The July employment and unemployment numbers published today, August 3rd, were worthless and likely misleading. What has been done in the last couple of decades to the reporting methodologies for monthly labor data, compounded by distortions introduced into the system from the economic collapse of the last five years, has left the heavily-followed employment and unemployment series seriously impaired as to significance, and potentially subject to direct political manipulation - John Williams, Shadow StatisticsI thought I would briefly summarize where I think we stand with the housing market. This will be conceptual, but conceptual based on links and data I have presented on this blog, and specifically data and trends so far this year. If I make any claims that need empirical back-up in your mind, please search the archives for 2012.

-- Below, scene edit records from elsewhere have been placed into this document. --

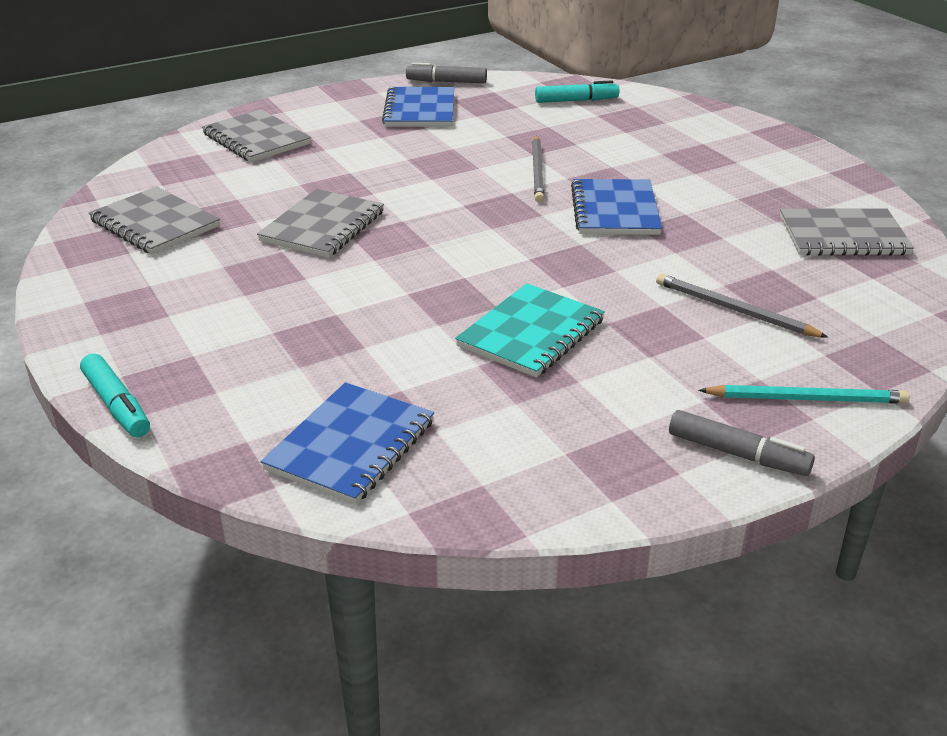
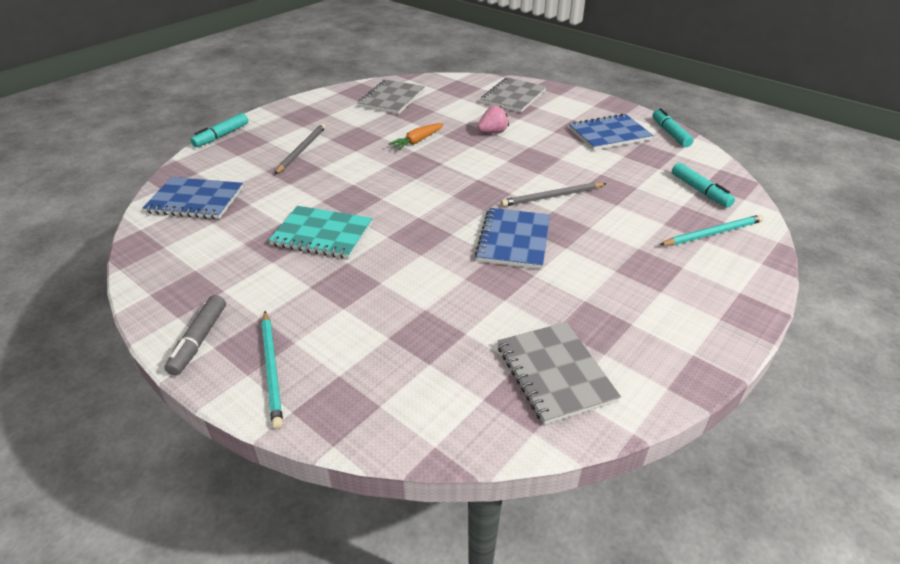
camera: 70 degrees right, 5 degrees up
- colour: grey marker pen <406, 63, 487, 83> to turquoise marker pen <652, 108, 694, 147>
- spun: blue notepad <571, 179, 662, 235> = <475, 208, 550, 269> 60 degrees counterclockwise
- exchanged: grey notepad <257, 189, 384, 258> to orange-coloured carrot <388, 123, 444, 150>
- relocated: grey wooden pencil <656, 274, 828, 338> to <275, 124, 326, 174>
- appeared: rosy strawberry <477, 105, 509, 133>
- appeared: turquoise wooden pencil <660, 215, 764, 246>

An ongoing debate in the media this year has been over whether or not the housing market has bottomed and is poised to move higher. This "debate" is largely skewed to toward the "bottom is in, blue skies ahead" camp, as that is the overwhelming editorial bias of the U.S. media at large. Unfortunately, the mass perception of anything economic is formed by looking at headlines and hearing sound bytes. And the sound bytes have been bullishly optimistic.
The truth is that, yes, there has been a slight bounce in home sales this year and slight bounce in prices. Please accept that this is nothing more than a proverbial "dead cat" bounce. After all, markets never go straight down to their eventual bottom - there's always a counter-trend "bounce" before the next leg down reasserts its ugly head. Housing is no different, especially when you factor in the trillions of dollars printed up and borrowed in order to keep the banks from collapsing and giving them room to "reload" on housing debt - albeit under much more stringent credit guard rails than the first time around.
In addition, record low mortgage finance rates, plunging home prices and a shortage in apartment inventory has fueled an investor binge on "investment rental" properties, which has created an illusion of "organic" home sales. Furthermore, the Government, using your tax money, has been subsidizing the cost of mortgages for those who refi, subsidizing the mortgage principal reduction programs designed to keep people in their homes and subsidizing the transfer of a massive amount of foreclosed homes from FNM/FRE to rental investors. This dynamic, combined with the massive foreclosure moratorium for most of 2011, has created the dangerous illusion of growth in home sales and low inventory.
Meanwhile, we have seen a big bounce in housing starts over the past year, fueled primarily by an usually large number of starts in multi-family units. This of course is the market adjusting to the shortage in apartment inventory. Over the next six months, this "shortage" will swing back to oversupply, as new apartment inventory competes with a large inventory of rental homes on the market. Interestingly, in driving around downtown Denver this past weekend, plus perusing the rental listings in craigslist, I have noticed that apartment rental prices has already started to soften up again.
Lower apartment rent will once again start another "negative feedback" cycle which will take house rental rates lower and ultimately force home prices lower. Oh ya, one more point on housing prices. Because of the nature of statistical measurement error, the claim that housing prices are actually rising is quite questionable. The various surveys have shown slight month-to-month increases during 2012. But, as anyone who has taken Statistics 101 knows (and being a U of Chicago grad, I had to suffer through some rigorous statistics courses), it is more accurate to characterize small changes over short periods of time as being attributable to data sample "noise" - measurement errors and the general nature of random sampling not necessarily being "random."
Therefore, what has been characterized as "rising prices" by the media, Wall Street and the Government is more likely to be some sideways bouncing along a tenuous level of support which was put in place with a couple trillion dollars in Fed/Government stimulus programs.
So what next? We are already seeing a significant acceleration in the number of foreclosures this year. I have posted a couple links recently which show this. Fannie and Freddie specifically unloaded inventory in order to make room for another big round of foreclosures. Big banks sitting on a massive number of McMansions in default are now being forced to start foreclosing. I have seen this in several high-end neighborhoods in Denver and personally know a couple people who have been tossed out of their big homes. In other words the "shadow" inventory of homes is starting to transition into real inventory. Not coincidentally, I have noticed a lot "for sale" signs popping up this month. Ironically, we are transitioning into a seasonally slower period for real estate sales. It will be interesting to see what the affect on prices will be by the end of this year by what I believe is going to be a large increase in "for sale/for rent" inventory.
Finally, to tie in the quote at the top from John Williams on unemployment, it is completely useless to even think about discussing a bottom for the housing market until this country figures out a way to fix the unemployment and joblessness problem. How can we possibly have true, organic demand for housing when the size of the labor force - the amount of people who are actually working - continues to shrink? Did I miss something magical about the demand for housing not being dependent on the number of people who can actually afford to buy a home?